The objective of research was to develop a novel pH-triggered polymeric nanoparticulate in situ gel (NP-ISG) for ophthalmic delivery of acetazolamide (ACZ) to enhance the conjunctival permeation and precorneal residence time of the formulation by overcoming the limitations of protective ocular barriers. Nanoparticles (NP1--NP12) were developed by nanoprecipitation method and evaluated for pharmacotechnical characteristics including transmission electron microscopy. The optimized formulation, NP10 was dispersed in carbopol 934 P to form nanoparticulate in situ gels (NP-ISG1--NP-ISG5). NP-ISG5 was selected as optimized formulation on the basis of gelation ability and residence time. Ex vivo transcorneal permeation study exhibited significantly higher ACZ permeation from NP-ISG5 (74.50 ± 2.20 mg/cm2) and NP10 (93.5 ± 2.25 mg/cm2) than eye drops (20.08 ± 3.12 mg/cm2) and ACZ suspension (16.03 ± 2.14). Modified Draize test with zero score indicated nonirritant property of NP-ISG5. Corneal toxicity study revealed no visual signs of tissue damage.
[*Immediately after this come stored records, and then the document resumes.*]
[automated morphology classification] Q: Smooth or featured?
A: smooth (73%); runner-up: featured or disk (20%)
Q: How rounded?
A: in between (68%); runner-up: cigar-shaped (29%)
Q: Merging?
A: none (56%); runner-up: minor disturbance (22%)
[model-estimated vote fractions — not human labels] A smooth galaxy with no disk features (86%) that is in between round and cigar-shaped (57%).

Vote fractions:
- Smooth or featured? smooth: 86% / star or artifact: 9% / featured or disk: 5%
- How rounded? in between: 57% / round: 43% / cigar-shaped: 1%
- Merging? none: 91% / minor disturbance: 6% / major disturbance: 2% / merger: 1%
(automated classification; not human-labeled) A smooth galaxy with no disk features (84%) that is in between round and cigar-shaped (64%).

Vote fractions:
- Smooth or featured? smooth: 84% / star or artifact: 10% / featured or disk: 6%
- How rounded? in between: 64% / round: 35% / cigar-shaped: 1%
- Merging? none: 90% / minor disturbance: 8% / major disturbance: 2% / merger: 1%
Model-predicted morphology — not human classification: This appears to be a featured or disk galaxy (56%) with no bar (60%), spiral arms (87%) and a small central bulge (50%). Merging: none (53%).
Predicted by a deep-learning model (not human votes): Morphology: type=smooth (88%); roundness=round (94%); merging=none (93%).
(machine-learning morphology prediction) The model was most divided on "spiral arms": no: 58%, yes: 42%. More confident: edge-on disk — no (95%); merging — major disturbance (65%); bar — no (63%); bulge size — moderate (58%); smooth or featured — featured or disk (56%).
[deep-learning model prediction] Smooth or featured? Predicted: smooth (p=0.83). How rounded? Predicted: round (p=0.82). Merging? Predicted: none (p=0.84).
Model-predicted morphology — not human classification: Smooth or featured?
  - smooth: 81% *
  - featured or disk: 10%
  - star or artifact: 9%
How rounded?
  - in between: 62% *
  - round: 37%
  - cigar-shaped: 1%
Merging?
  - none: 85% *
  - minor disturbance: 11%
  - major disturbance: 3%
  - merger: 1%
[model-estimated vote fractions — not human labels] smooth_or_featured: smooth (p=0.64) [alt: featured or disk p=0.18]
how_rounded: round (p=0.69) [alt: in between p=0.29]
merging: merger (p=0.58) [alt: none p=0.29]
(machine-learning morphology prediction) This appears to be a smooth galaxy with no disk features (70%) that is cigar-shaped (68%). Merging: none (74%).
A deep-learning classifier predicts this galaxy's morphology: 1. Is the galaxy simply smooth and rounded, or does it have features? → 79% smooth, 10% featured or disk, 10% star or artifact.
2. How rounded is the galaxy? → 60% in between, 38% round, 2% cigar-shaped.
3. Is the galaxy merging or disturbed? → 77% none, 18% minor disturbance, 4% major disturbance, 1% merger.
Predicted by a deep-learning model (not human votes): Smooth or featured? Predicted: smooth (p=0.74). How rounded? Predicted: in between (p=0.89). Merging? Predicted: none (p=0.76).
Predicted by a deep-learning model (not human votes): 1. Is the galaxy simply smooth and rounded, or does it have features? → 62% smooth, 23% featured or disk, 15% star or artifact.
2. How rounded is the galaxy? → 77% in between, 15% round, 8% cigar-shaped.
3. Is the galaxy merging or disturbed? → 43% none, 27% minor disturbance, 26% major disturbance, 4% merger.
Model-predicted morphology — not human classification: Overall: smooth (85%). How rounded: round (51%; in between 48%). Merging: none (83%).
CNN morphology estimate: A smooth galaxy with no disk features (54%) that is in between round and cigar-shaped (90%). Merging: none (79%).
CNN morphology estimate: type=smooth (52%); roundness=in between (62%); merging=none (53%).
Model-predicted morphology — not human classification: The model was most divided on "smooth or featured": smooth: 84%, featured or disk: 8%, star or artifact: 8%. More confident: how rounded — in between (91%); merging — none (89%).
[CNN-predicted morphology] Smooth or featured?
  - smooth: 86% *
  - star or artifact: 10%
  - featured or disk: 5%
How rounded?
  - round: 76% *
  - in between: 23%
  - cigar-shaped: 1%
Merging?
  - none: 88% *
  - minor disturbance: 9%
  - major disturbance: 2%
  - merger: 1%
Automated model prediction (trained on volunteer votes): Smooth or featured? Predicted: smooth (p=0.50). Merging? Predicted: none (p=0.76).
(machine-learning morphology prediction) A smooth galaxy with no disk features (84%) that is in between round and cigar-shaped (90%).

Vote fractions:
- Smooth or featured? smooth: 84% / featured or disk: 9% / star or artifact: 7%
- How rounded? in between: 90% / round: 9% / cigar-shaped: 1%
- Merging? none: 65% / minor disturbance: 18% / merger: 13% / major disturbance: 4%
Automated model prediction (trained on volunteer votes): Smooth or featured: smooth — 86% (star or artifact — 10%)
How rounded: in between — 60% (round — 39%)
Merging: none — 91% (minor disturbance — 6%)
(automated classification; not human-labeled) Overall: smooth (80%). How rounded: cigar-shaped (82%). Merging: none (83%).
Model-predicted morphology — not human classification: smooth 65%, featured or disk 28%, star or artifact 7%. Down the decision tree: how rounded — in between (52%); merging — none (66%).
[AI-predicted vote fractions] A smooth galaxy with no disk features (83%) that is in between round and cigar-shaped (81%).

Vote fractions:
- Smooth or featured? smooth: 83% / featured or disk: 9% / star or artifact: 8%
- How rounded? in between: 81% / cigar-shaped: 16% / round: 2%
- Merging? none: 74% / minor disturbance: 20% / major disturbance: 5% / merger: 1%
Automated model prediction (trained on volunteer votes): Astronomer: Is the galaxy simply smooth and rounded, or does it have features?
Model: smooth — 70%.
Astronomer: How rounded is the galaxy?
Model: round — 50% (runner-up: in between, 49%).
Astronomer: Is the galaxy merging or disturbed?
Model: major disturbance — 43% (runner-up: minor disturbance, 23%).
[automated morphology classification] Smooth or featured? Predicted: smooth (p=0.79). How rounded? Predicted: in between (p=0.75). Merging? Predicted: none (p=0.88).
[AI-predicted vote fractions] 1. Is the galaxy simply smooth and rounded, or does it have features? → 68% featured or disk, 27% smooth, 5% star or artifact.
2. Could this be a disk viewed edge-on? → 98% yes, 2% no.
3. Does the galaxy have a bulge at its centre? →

Further, NP-ISG5 when tested for hypotensive effect on intraocular pressure (IOP) in rabbits revealed that NP-ISG5 caused significant decrease in IOP (p < 0.05) in comparison to eye drops. Conclusively, NP-ISG5 may offer intensive management of glaucoma via higher permeation, prolonged precorneal residence time and sustained drug release along with higher in vitro efficacy, safety and patient compliance.

Acknowledgements

The authors are highly thankful to Department of Pharmacy, Jamia Hamdard, New Delhi, India, for availing the size testing facility of nanoparticles.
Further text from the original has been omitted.